Laïc, laïque, laïcité
Laïc, laïque, laïcité : est laïc celui qui n’appartient pas au clergé (régulier ou séculier). Mais de nos jours, le sens est tordu, et un laïc désigne quelqu’un d’anti-religieux (qui est contre la religion, surtout contre le christianisme, et donc animé par un esprit pro-muslim) ; cela désigne en même temps quelqu’un d’anti-laïc – c’est-à-dire qui pense et agit contre les vertus républicaines de tolérance. Peuvent aussi être qualifiés de laïques une loi contre le port de la burqa, un débat sur la place de l’islamisme en France, etc. Tour de passe-passe typique des néo-crétins. On met en effet en avant de nos jours une laïcité citoyenne (sic), complètement vidée de son sens.
N.B. La laïcité concerne tous les Français – sauf les musulmans. “ Dieu merci, je suis pour la charia, on ne peut pas être laïc et musulman à la fois ” (Recep Erdogan, premier sinistre turc).
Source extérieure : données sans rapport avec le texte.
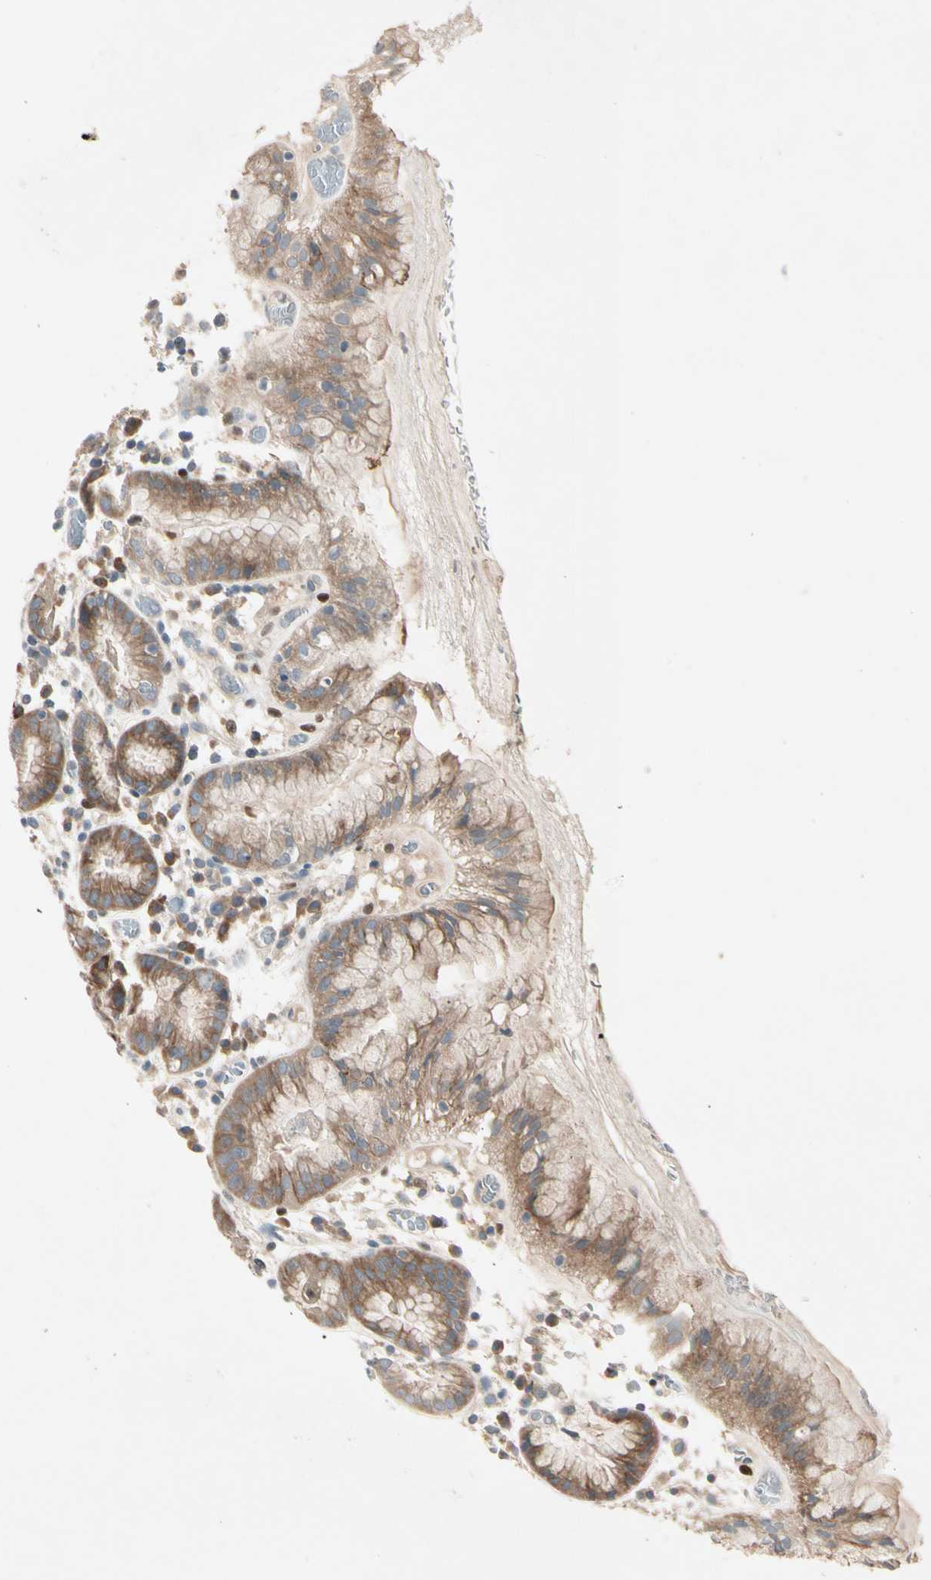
{"staining": {"intensity": "moderate", "quantity": ">75%", "location": "cytoplasmic/membranous"}, "tissue": "stomach", "cell_type": "Glandular cells", "image_type": "normal", "snomed": [{"axis": "morphology", "description": "Normal tissue, NOS"}, {"axis": "topography", "description": "Stomach"}, {"axis": "topography", "description": "Stomach, lower"}], "caption": "Stomach stained with a brown dye shows moderate cytoplasmic/membranous positive staining in approximately >75% of glandular cells.", "gene": "IL1R1", "patient": {"sex": "female", "age": 75}}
La laïcité peut parfois être synonyme de connerie bêtise ou d’intolérance quand on interdit des crèches dans les mairies, au nom justement de cette laïcité ; quand on supprime les repas de Noël dans les cantines, ou quand on interdit de prononcer le nom des saints à la télévision prétendument française (Les présentateurs(-trices) du bulletin météo bêlent : « Demain on fêtera les Robert », et non pas ce sera la saint Robert). On sacrifie des traditions sympathiques au nom de principes abstraits, plus prétextes à laminer le citoyen ordinaire que désir de respecter de prétendus principes républicains.
Nouvelle conquête du socialisme à la française, il y a maintenant une journée de la laïcité (sic) : Il s’agit de « renforcer la transmission aux élèves des valeurs républicaines », a déclaré François Hollande, en souhaitant que la journée de la laïcité, le 9 décembre, soit célébrée dans tous les établissements scolaires (cité par Reuters, 21.01.2015). Après la journée des voisins, la journées des grands-mères, la journée des câlins, etc. la journée de la laïcité. La journée des cons se fête, elle, tous les jours.
N.B. L’expérience de la laïcité se fait dans la vie sociale de tous les jours, au contact des autres, chrétiens, juifs, théistes, athées ou autres – et pas uniquement dans les établissements scolaires ; inutile de lui consacrer une journée spéciale.
Étymologie : latin laicus : commun, ordinaire. Vieux français laic, lay, lai : qui n’appartient ni au clergé, ni à un ordre religieux. Du grec λαικος : qui appartient au peuple, commun.